Data provided >>
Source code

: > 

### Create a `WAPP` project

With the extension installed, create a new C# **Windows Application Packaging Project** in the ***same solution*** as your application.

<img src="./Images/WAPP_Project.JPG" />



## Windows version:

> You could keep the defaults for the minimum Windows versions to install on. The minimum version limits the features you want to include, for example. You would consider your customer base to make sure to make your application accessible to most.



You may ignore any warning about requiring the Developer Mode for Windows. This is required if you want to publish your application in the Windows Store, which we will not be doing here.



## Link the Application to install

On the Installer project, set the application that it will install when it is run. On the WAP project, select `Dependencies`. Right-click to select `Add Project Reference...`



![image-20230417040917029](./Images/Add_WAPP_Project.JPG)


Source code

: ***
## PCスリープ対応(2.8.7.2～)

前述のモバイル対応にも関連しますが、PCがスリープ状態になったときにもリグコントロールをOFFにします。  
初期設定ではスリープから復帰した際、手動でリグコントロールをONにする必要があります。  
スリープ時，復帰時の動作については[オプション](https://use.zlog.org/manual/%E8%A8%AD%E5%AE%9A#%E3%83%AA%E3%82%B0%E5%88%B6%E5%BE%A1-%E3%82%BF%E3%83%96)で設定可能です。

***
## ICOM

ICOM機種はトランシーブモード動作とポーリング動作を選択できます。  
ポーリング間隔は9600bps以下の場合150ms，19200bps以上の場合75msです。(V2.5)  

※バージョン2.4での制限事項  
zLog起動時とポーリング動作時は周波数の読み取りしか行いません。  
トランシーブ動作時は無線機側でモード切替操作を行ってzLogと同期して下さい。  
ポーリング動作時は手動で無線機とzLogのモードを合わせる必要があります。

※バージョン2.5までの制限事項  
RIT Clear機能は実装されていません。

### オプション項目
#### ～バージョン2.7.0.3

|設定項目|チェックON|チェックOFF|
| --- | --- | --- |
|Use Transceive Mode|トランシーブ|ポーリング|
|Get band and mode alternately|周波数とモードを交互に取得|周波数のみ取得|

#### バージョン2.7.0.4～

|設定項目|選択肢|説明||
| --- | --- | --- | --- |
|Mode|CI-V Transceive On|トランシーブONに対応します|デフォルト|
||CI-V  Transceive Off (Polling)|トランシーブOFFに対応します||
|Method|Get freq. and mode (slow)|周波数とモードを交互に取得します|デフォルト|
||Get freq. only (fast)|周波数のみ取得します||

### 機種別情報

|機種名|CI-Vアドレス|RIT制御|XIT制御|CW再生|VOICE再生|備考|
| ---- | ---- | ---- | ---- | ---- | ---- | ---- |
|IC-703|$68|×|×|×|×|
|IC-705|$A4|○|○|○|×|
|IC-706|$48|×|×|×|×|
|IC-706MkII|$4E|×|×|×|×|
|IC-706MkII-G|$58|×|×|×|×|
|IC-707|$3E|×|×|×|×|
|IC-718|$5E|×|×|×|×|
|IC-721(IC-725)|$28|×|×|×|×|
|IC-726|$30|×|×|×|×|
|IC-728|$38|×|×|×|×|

Work to complete >> Copy here each line of the preceding records with "Images" in it.

Expected answer >>
<img src="./Images/WAPP_Project.JPG" />
![image-20230417040917029](./Images/Add_WAPP_Project.JPG)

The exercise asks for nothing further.